**About this exercise**
What is needed is an exact copy of the lines in the listing below, from the one with "193 analysed within" up to and including the one with "213 produced by", with no other lines.

**Material supplied**
=-=-=-=-=

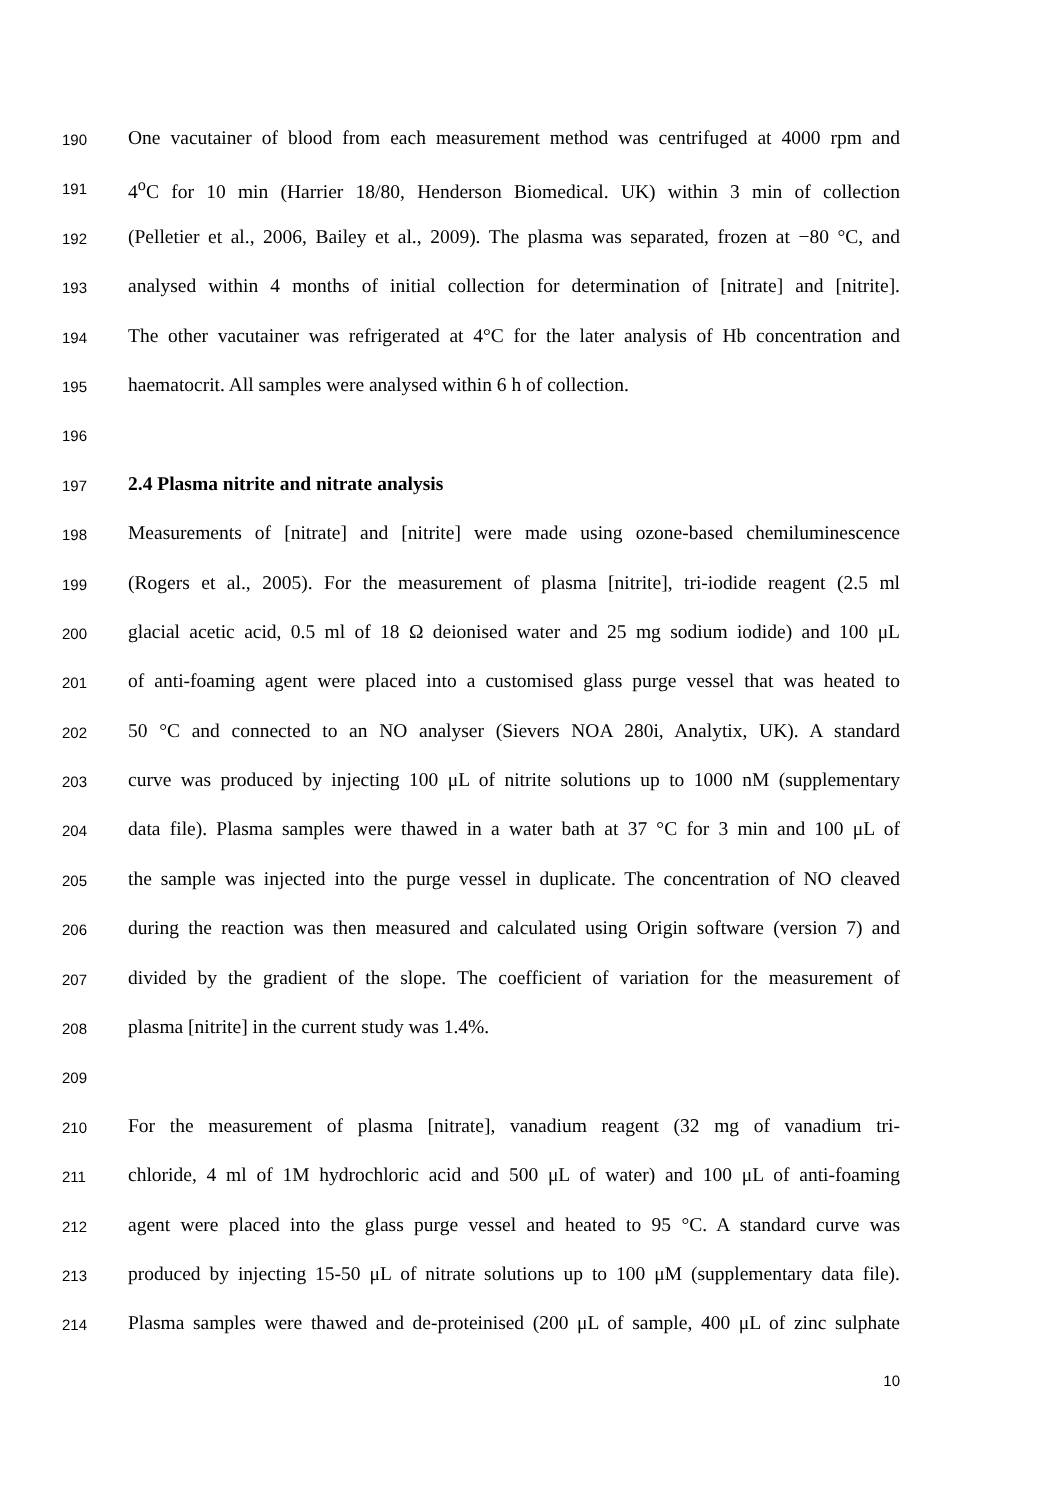190 One vacutainer of blood from each measurement method was centrifuged at 4000 rpm and
191 4<sup>o</sup>C for 10 min (Harrier 18/80, Henderson Biomedical. UK) within 3 min of collection
192 (Pelletier et al., 2006, Bailey et al., 2009). The plasma was separated, frozen at −80 °C, and
193 analysed within 4 months of initial collection for determination of [nitrate] and [nitrite].
194 The other vacutainer was refrigerated at 4°C for the later analysis of Hb concentration and
195 haematocrit. All samples were analysed within 6 h of collection.
196
197 2.4 Plasma nitrite and nitrate analysis
198 Measurements of [nitrate] and [nitrite] were made using ozone-based chemiluminescence
199 (Rogers et al., 2005). For the measurement of plasma [nitrite], tri-iodide reagent (2.5 ml
200 glacial acetic acid, 0.5 ml of 18 Ω deionised water and 25 mg sodium iodide) and 100 μL
201 of anti-foaming agent were placed into a customised glass purge vessel that was heated to
202 50 °C and connected to an NO analyser (Sievers NOA 280i, Analytix, UK). A standard
203 curve was produced by injecting 100 μL of nitrite solutions up to 1000 nM (supplementary
204 data file). Plasma samples were thawed in a water bath at 37 °C for 3 min and 100 μL of
205 the sample was injected into the purge vessel in duplicate. The concentration of NO cleaved
206 during the reaction was then measured and calculated using Origin software (version 7) and
207 divided by the gradient of the slope. The coefficient of variation for the measurement of
208 plasma [nitrite] in the current study was 1.4%.
209
210 For the measurement of plasma [nitrate], vanadium reagent (32 mg of vanadium tri-
211 chloride, 4 ml of 1M hydrochloric acid and 500 μL of water) and 100 μL of anti-foaming
212 agent were placed into the glass purge vessel and heated to 95 °C. A standard curve was
213 produced by injecting 15-50 μL of nitrate solutions up to 100 μM (supplementary data file).
214 Plasma samples were thawed and de-proteinised (200 μL of sample, 400 μL of zinc sulphate
10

=-=-=-=-=

**The answer**
193 analysed within 4 months of initial collection for determination of [nitrate] and [nitrite].
194 The other vacutainer was refrigerated at 4°C for the later analysis of Hb concentration and
195 haematocrit. All samples were analysed within 6 h of collection.
196
197 2.4 Plasma nitrite and nitrate analysis
198 Measurements of [nitrate] and [nitrite] were made using ozone-based chemiluminescence
199 (Rogers et al., 2005). For the measurement of plasma [nitrite], tri-iodide reagent (2.5 ml
200 glacial acetic acid, 0.5 ml of 18 Ω deionised water and 25 mg sodium iodide) and 100 μL
201 of anti-foaming agent were placed into a customised glass purge vessel that was heated to
202 50 °C and connected to an NO analyser (Sievers NOA 280i, Analytix, UK). A standard
203 curve was produced by injecting 100 μL of nitrite solutions up to 1000 nM (supplementary
204 data file). Plasma samples were thawed in a water bath at 37 °C for 3 min and 100 μL of
205 the sample was injected into the purge vessel in duplicate. The concentration of NO cleaved
206 during the reaction was then measured and calculated using Origin software (version 7) and
207 divided by the gradient of the slope. The coefficient of variation for the measurement of
208 plasma [nitrite] in the current study was 1.4%.
209
210 For the measurement of plasma [nitrate], vanadium reagent (32 mg of vanadium tri-
211 chloride, 4 ml of 1M hydrochloric acid and 500 μL of water) and 100 μL of anti-foaming
212 agent were placed into the glass purge vessel and heated to 95 °C. A standard curve was
213 produced by injecting 15-50 μL of nitrate solutions up to 100 μM (supplementary data file).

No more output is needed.